Em 2007, o Sistema Cataguazes-Leopoldina tranforma-se no Grupo Energisa, formado pelas seguintes empresas:

  • Distribuidoras

    Companhia Força e Luz Cataguazes-Leopoldina (CFLCL), distribuidora de energia elétrica, que atua em 66 municípios da Zona da Mata de Minas Gerais e Sumidouro, no Rio de Janeiro;
    Companhia de Eletricidade de Nova Friburgo (CENF), no município de Nova Friburgo, Rio de Janeiro;
    Sociedade Anônima de Eletrificação da Paraíba (Saelpa) e Companhia Energética da Borborema (CELB), cobrindo todo o estado da Paraíba;
    Empresa Energética de Sergipe (Energipe), presente em 63 municípios do Sergipe, o que corresponde a 96% do Estado.

  • Prestadoras de Serviços

    Cat-Leo Construções, Indústria e Serviços de Energia S.A. (Cat-Leo Cise), atuação na operação e manutenção de usinas hidrelétricas, construção e repotenciação de unidades geradoras, gerenciamento de obras, montagem e fornecimento de equipamentos eletromecânicos e hidromecânicos, obras civis e serviços de engenharia.
    Cataguazes Serviços Aéreos de Prospecção (CSA), atuação no mercado de serviços de inspeção termográfica aérea e içamento de cargas.
    Teleserv (LIG-TV), empreendimento na área de TV por assinatura e banda larga sem fio, na cidade de Aracaju.
    Cat-Leo Comercializadora de Energia Ltda, empresa com atuação na comercialização de energia elétrica, na produção de serviços e consultorias em temas ligados a essa atividade.

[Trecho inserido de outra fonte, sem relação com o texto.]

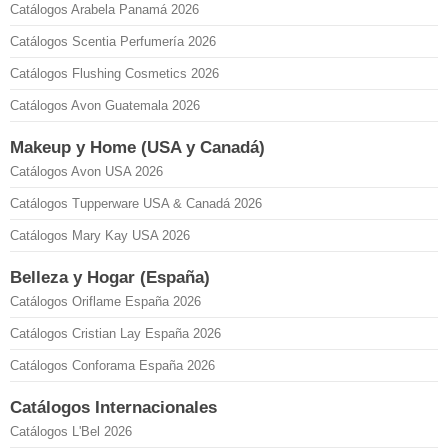
Catálogos Arabela Panamá 2026
Catálogos Scentia Perfumería 2026
Catálogos Flushing Cosmetics 2026
Catálogos Avon Guatemala 2026
Makeup y Home (USA y Canadá)
Catálogos Avon USA 2026
Catálogos Tupperware USA & Canadá 2026
Catálogos Mary Kay USA 2026
Belleza y Hogar (España)
Catálogos Oriflame España 2026
Catálogos Cristian Lay España 2026
Catálogos Conforama España 2026
Catálogos Internacionales
Catálogos L'Bel 2026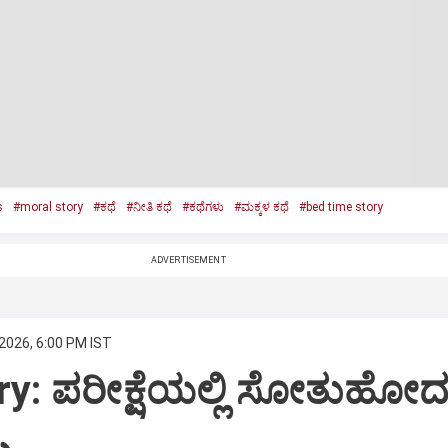
s
#moral story
#ಕಥೆ
#ನೀತಿ ಕಥೆ
#ಕಥೆಗಳು
#ಮಕ್ಕಳ ಕಥೆ
#bed time story
ADVERTISEMENT
2026, 6:00 PM IST
ry: ಪರೀಕ್ಷೆಯಲ್ಲಿ ಸೋತುಹೋ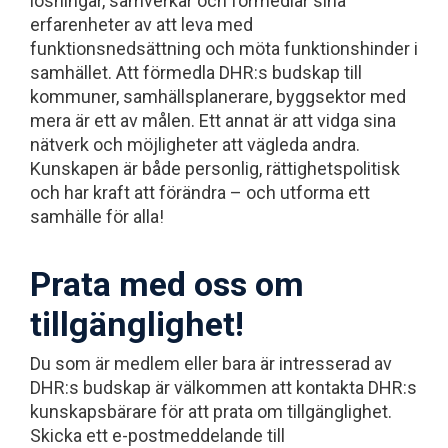
lösningar, samverkar och förmedlar sina
erfarenheter av att leva med
funktionsnedsättning och möta funktionshinder i
samhället. Att förmedla DHR:s budskap till
kommuner, samhällsplanerare, byggsektor med
mera är ett av målen. Ett annat är att vidga sina
nätverk och möjligheter att vägleda andra.
Kunskapen är både personlig, rättighetspolitisk
och har kraft att förändra – och utforma ett
samhälle för alla!
Prata med oss om
tillgänglighet!
Du som är medlem eller bara är intresserad av
DHR:s budskap är välkommen att kontakta DHR:s
kunskapsbärare för att prata om tillgänglighet.
Skicka ett e-postmeddelande till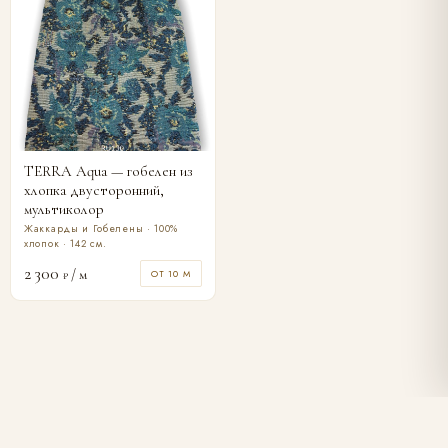
TERRA Aqua — гобелен из
хлопка двусторонний,
мультиколор
Жаккарды и Гобелены · 100%
хлопок · 142 см.
2 300
/ м
ОТ 10 М
₽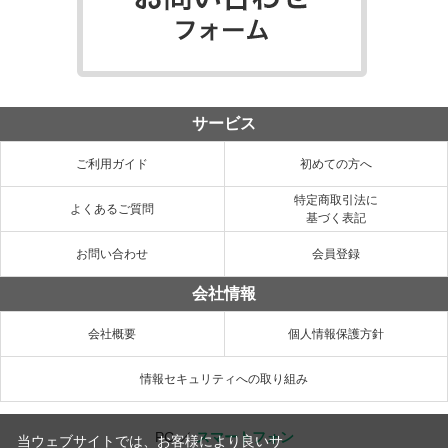
サービス
ご利用ガイド
初めての方へ
特定商取引法に
よくあるご質問
基づく表記
お問い合わせ
会員登録
会社情報
会社概要
個人情報保護方針
情報セキュリティへの取り組み
PC
／
スマートフォン
当ウェブサイトでは、お客様により良いサ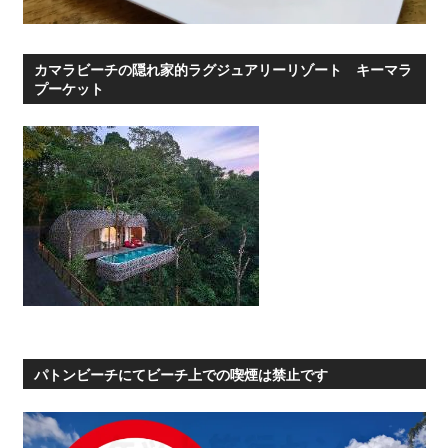
カマラビーチの隠れ家的ラグジュアリーリゾート キーマラ
プーケット
パトンビーチにてビーチ上での喫煙は禁止です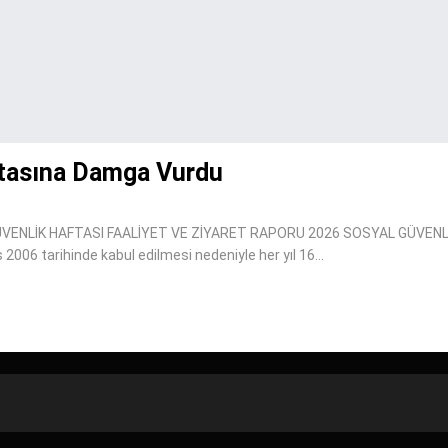
ftasına Damga Vurdu
NLİK HAFTASI FAALİYET VE ZİYARET RAPORU 2026 SOSYAL GÜVENLİK 
2006 tarihinde kabul edilmesi nedeniyle her yıl 16…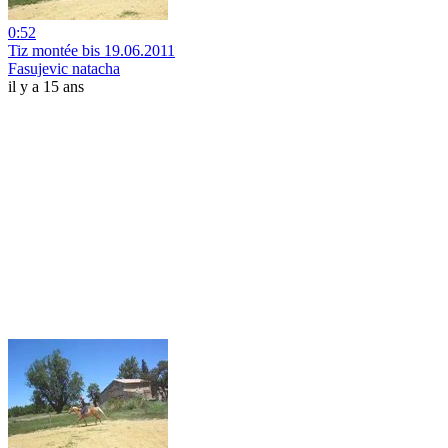
0:52
Tiz montée bis 19.06.2011
Fasujevic natacha
il y a 15 ans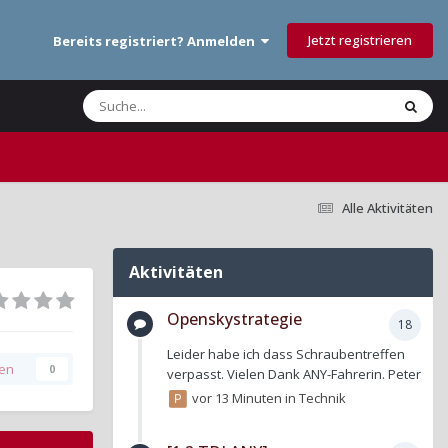
Jetzt registrieren
Bereits registriert? Anmelden
Alle Aktivitäten
Aktivitäten
Openskystrategie
18
Leider habe ich dass Schraubentreffen
gen
0
verpasst. Vielen Dank ANY-Fahrerin. Peter
vor 13 Minuten
in
Technik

    Em 2008, o Grupo Energisa investe em uma grande mudança de marca e todas as suas controladas passam a ter um único nome: Energisa. Assim, nasce:

  • Energisa Minas Gerais (ex Companhia Força e Luz Cataguazes-Leopoldina - CFLCL);
  • Energisa Nova Friburgo (ex Companhia de Eletricidade de Nova Friburgo - CENF);
  • Energisa Paraíba (ex Sociedade Anônima de Eletrificação da Paraíba – Saelpa);
  • Energisa Borborema (ex Companhia Energética da Borborema – CELB);
  • Energisa Sergipe (ex Empresa Energética de Sergipe – Energipe);
  • Energisa Soluções (ex Cat-Leo Construções, Indústria e Serviços de Energia S.A. - Cat-Leo Cise);
  • Energisa Serviços Aéreos (ex Cataguazes Serviços Aéreos de Prospecção - CSA);
  • Energisa Comercializadora (ex Cat-Leo Comercializadora de Energia Ltda).

    Também em 2008, para atender ao objetivo de voltar a investir em geração, o Grupo Energisa criou a Energisa Geração.